Biden budget boosts NASA funding by $2.7 billion
By Paul Brinkmann|March 28, 2022
Lunar missions get a billion-dollar boost and funding for advanced air mobility shifts to new category
This story has been updated.
The Biden administration’s budget request today seeks $26 billion in NASA funding, a $2.7 billion or 11.6% increase from the fiscal 2021 enacted level, with boosts for lunar missions and aeronautics.
Requested funding includes $7.5 billion, $1.1 billion above the fiscal 2021 enacted level, for deep space exploration. Most of that increase is aimed at developing spacecraft and hardware to land astronauts on the moon in 2025 and in future years.
The deep space funding includes $2.6 billion for lunar Artemis Campaign Development, including the planned Gateway lunar outpost, the lunar Human Landing System to transfer astronauts to the moon’s surface, spacesuits and lunar surface systems.
So far, NASA has contracted with SpaceX for $2.9 billion that would transfer astronauts from lunar orbit to the surface as a commercial transportation service. However, budget documents released Monday did not specifically address how much additional lunar funding could be directed at development of a second lunar lander, which NASA said last week it intends to fund.
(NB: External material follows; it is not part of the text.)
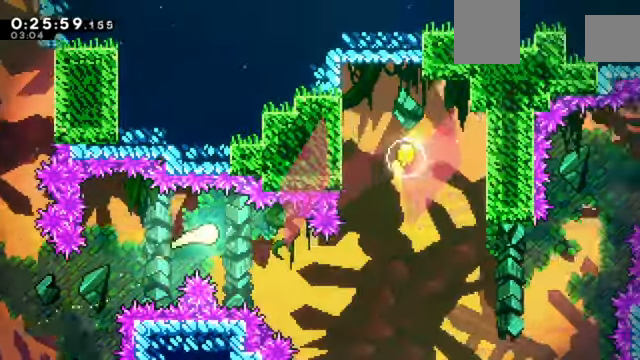
{"keys": ["right", "up"], "events": [[167, "down", "up"], [401, "up", "down"]]}
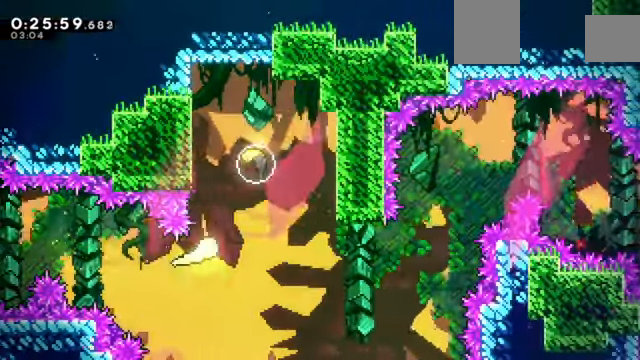
{"keys": ["down"], "events": [[133, "down", "down"], [133, "right", "up"], [167, "up", "up"], [167, "x", "down"], [333, "x", "up"]]}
The request also will enable NASA to provide the world with data on climate change, NASA Administrator Bill Nelson wrote in his budget message.
“From bedrock to atmosphere, the Earth is a system. As that system changes, NASA will help us all measure and understand the nature of that change, and how we might mitigate an existential threat to our way of life,” Nelson wrote.
The request would provide $500 million to reduce the climate impacts of the aviation industry as part of a $972 million request for NASA’s aeronautics programs — a 17% increase over fiscal 2021.
This portion of the request would allow the agency to develop “sustainable aviation, overland supersonic passenger travel, and other emerging aeronautics technologies,” Nelson said.
Such projects include the agency’s X-57 Maxwell electric plane and X-59 supersonic demonstrator, he said.
The additional money for climate initiatives is needed and welcomed, said Lori Garver, a former NASA deputy administrator and current CEO of the nonprofit Earthrise Alliance, which advocates for public policy to combat climate change based on observations made from satellite images and data.
“NASA was created to help address national objectives over sixty years ago and this increased budget request to study and reduce climate impacts reflects the Agency’s importance to helping solve one of the greatest challenges the world faces today,” Garver told me in an email.
The aeronautics funding also includes $253.2 million for the agency’s Advanced Air Vehicles Program, an increase of about 20%. That program “explores far-future concepts that hold promise for revolutionary air-travel improvements,” according to NASA’s program description.
This increase will help NASA produce advances in turbine jet engines and high-rate composite manufacturing for aircraft, Bob Pearce, associate administrator for NASA’s aeronautics programs, said in a press conference.
The fiscal 2023 budget request would continue funding research into advanced air mobility, but the agency has moved that air taxi research into a new budget category, Airspace Operations and Safety, he said.
“We’re moving that in recognition of the fact that we need attention at a national level on how we manage these in the airspace, what’s the integrated automation architecture for that, and so forth, and weather reports,” Pearce said.
Pearce said NASA will continue to conduct more research with Joby Aviation of California and additional companies in the emerging industry.